[Énoncé du problème] Pouvez-vous reprendre le passage sur la maison de la Reure, de « A partir du » jusqu'à « de sessions (2). », en renommant « deux activités majeures » en « deux activités principales » ?

Cette maison est située en pleine campagne parsemée de bois et d’étangs où on trouve la nature authentique et le silence. La maison est connue sous le nom de « La Reure » et est située sur la commune de La Chapelle Saint-Sauveur. Au long des années, parallèlement à l’exercice de sa profession de psychologue, Cécile est entrée de plus en plus dans un champ spirituel et théologique. Elle a soutenu une thèse en théologie à Strasbourg sur le thème : apprendre la fraternité (1). Et, par ailleurs, elle anime des sessions dans le domaine de l’accompagnement spirituel.
A partir du lieu d’accueil qui s’est ainsi développé à la Reure, deux activités majeures se sont mises en place : réception et organisation de sessions (2).

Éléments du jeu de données
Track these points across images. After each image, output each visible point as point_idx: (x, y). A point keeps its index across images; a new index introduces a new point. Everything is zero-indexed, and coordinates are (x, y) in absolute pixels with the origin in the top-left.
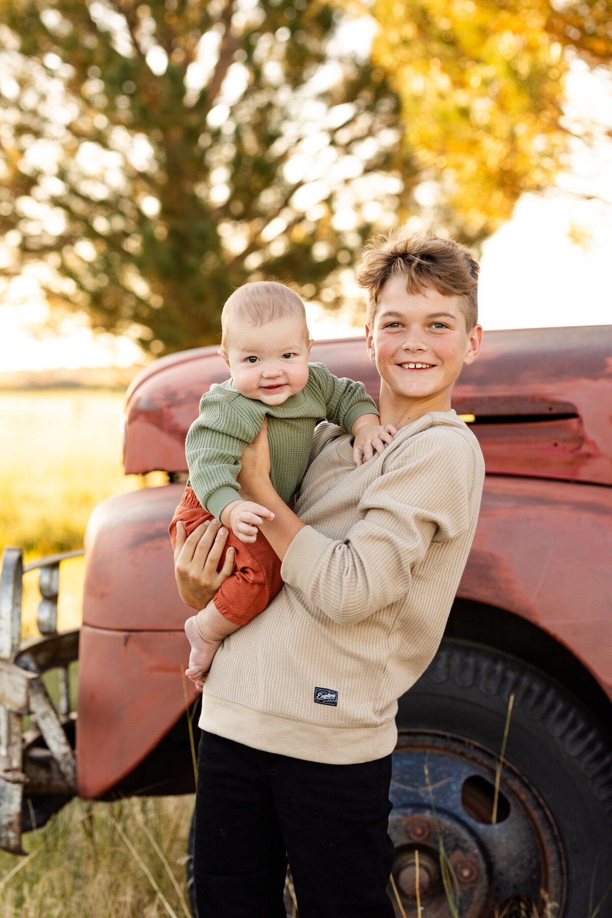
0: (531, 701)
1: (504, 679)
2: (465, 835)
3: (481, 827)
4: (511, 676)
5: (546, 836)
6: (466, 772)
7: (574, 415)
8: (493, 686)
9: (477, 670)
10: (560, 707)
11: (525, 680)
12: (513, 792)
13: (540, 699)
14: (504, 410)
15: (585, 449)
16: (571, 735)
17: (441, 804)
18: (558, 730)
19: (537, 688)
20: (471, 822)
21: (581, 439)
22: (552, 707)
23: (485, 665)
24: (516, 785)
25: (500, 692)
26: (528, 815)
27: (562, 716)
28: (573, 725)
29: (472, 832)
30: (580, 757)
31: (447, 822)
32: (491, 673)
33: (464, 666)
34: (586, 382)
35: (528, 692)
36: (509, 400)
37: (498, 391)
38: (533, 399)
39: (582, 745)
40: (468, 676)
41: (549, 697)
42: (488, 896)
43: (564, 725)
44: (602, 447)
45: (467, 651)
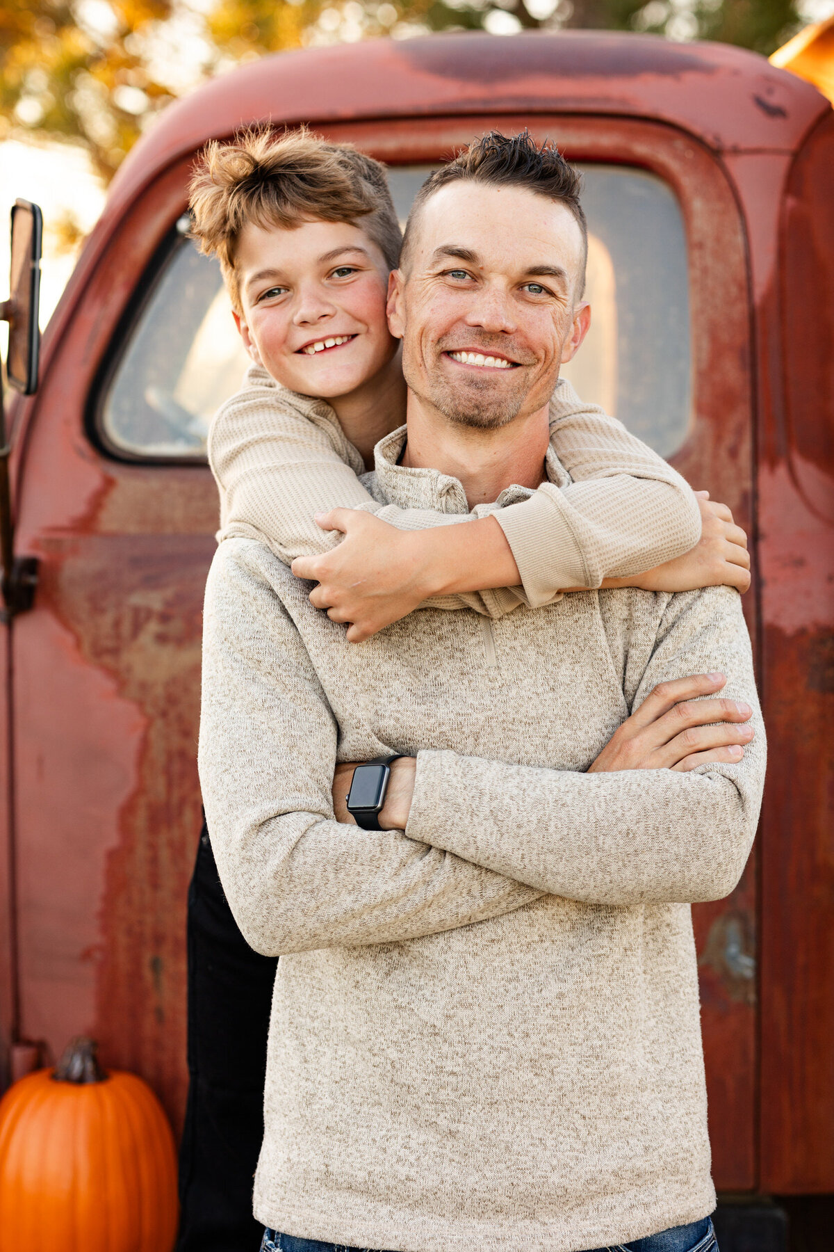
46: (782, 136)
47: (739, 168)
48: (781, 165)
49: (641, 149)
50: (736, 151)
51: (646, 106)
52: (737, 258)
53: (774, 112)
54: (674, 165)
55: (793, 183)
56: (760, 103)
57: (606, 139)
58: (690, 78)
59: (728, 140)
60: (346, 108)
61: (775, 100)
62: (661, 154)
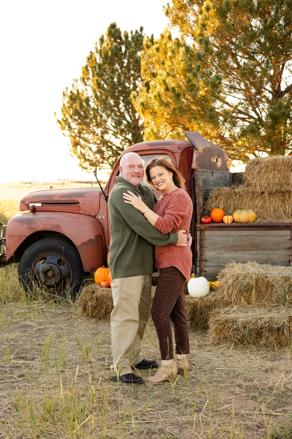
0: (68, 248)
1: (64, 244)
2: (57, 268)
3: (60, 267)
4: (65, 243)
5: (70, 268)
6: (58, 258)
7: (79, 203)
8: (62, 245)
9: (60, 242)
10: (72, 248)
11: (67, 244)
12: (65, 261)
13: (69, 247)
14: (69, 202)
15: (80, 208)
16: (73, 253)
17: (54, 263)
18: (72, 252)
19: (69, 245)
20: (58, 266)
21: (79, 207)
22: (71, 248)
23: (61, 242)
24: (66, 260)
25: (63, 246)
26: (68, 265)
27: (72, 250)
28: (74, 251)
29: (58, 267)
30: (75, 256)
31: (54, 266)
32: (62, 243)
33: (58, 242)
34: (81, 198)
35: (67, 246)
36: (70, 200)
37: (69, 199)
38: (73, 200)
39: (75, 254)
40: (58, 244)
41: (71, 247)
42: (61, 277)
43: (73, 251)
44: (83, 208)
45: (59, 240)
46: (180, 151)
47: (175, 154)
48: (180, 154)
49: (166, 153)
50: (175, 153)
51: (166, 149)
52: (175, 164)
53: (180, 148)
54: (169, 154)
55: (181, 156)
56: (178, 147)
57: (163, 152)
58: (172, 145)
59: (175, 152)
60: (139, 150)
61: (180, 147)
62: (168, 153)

* * *

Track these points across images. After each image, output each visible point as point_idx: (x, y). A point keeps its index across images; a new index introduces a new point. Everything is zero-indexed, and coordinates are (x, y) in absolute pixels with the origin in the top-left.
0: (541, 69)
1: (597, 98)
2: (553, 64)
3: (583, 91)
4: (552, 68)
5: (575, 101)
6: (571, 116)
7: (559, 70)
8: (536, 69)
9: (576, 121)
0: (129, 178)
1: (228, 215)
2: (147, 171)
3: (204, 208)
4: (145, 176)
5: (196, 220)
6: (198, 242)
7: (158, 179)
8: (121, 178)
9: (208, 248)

[Solution proposée]
A partir du lieu d’accueil qui s’est ainsi développé à la Reure, deux activités principales se sont mises en place : réception et organisation de sessions (2).